You would think that the story of my relationship with Roger Maris would be over now. I had caught the baseball. But it just goes on from there. In 1968 I flew out to St. Louis to see his last game. For me it was a real tough time because I knew my childhood was coming to an end. I got very emotional at the end of the game. He ran out to rightfield, and then they sent in a substitute and Roger came running in. I was sitting somewhat behind the dugout, watching the proceedings, and he didn't acknowledge me. By then I felt that we had a pretty good rapport, and I felt a little bit bad. But he must have seen me because he then popped his head out and winked and went back in.
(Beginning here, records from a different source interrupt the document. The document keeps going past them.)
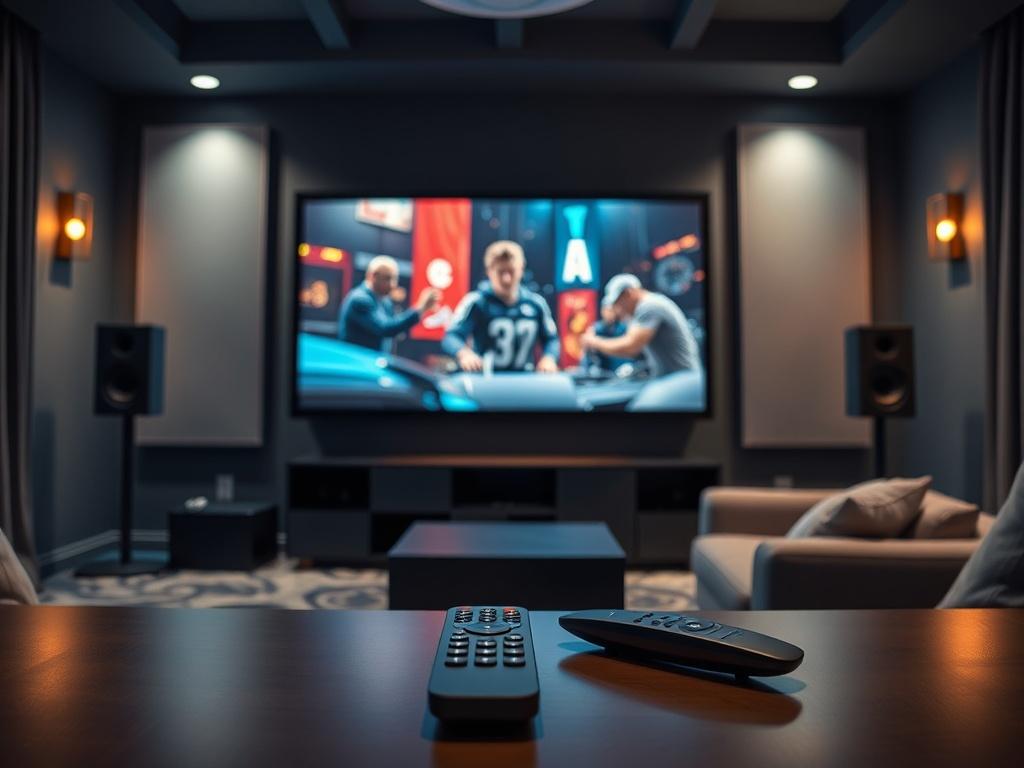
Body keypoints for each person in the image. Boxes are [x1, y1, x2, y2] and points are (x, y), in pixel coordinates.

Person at [442, 241, 560, 373]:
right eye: (500, 272)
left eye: (511, 271)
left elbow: (551, 339)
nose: (506, 279)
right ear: (489, 271)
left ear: (521, 269)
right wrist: (464, 354)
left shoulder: (536, 303)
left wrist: (549, 358)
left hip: (526, 382)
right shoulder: (476, 302)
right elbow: (451, 337)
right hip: (485, 382)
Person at [581, 273, 700, 378]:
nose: (618, 309)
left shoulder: (649, 306)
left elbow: (631, 347)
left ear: (629, 293)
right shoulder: (649, 305)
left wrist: (593, 342)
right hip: (674, 379)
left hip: (681, 380)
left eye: (618, 303)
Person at [338, 256, 439, 354]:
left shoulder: (384, 300)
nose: (392, 285)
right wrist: (420, 309)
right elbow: (385, 328)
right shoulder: (359, 300)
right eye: (387, 279)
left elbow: (394, 327)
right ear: (373, 276)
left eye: (394, 279)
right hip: (358, 365)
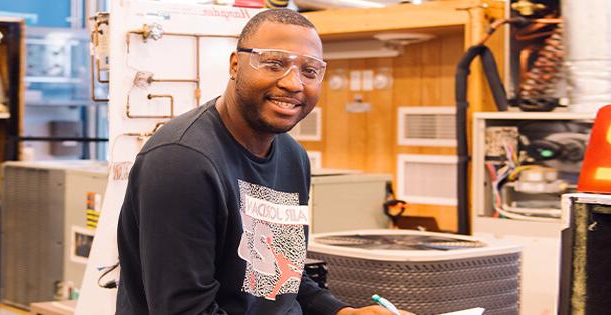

This really touched my heart. I was interviewed by The Sporting News, who found out that I had made that trip from New York expressly to see Roger retire. The reporter asked Maris about me specifically, and Roger said, "Andy Strasberg was my most loyal fan."
I continued with my life and Roger continued with his. We started exchanging Christmas cards and the relationship grew. I graduated from college in 1971 and traveled around the country for two or three years, looking for a job in baseball. When I was hired by the San Diego Padres, I contacted Roger, telling him that I had gotten the job. He wrote me a nice note of congratulations.
I got married in 1976, at home plate at Jack Murphy Stadium here in San Diego. I had promised myself I was going to get married—if I ever did it—at home plate. Rog and his wife, Pat, sent us a wedding gift, and we talked on the phone once or twice a year. In 1980 Roger and Pat were in Los Angeles for the All-Star Game. That night we went out for dinner—my wife, Patti, my dad, Roger and Pat. I sat next to Roger throughout the dinner; I hadn't seen him for several years.
Roger started talking about his first National League home run and how I caught it. I had told the story many times and usually the response was, "It's not true. You're lying." It was great to hear his version. When he was through, Jim Weigel, a fellow from our office who had joined us for dinner, said to me, "I've got to tell you, Andy. Up until now, I never believed that story."
Roger passed away in December 1985. He had lived in Gainesville, Fla., but had grown up in Fargo, N.Dak., and I made arrangements to go to Fargo for the funeral. It was brutally cold. I went there not knowing anyone but Roger's wife. After the ceremony I sat and waited because I didn't want to go up to Pat when everyone else was there. I went to her and expressed how sorry I felt. She hugged me, and then she said, "I want you to meet the rest of my family." I had never met the kids. Six children. She turned to them and said, "I want to introduce someone really special. Kids, this is Andy Strasberg." And Roger Maris Jr. said, "You're Dad's No. 1 fan."
I couldn't keep my composure. The family reached out to me and I reached out to them, and I thought it was just a nice ending to a great story. But it wasn't the end. It was just the beginning. I have gone back to Fargo every year for a charity golf tournament and auction held in Roger's name to benefit the Hospice of the Red River Valley. One year I asked for the opportunity to address the banquet. There were about 700 people there. I said, "You've heard from Roger's family, Roger's friends, his teammates, but there is another side, and that is Roger's fans, and this video tells it all."
The lights went down and on came a 3½-minute video I had put together with a friend—pictures of Maris, of Maris and me together, with Lou Rawls singing in the background, "Did you know that you are my hero?/You are the wind beneath the wings of my feet." It gave me an opportunity to tell everyone about Roger Maris, the man.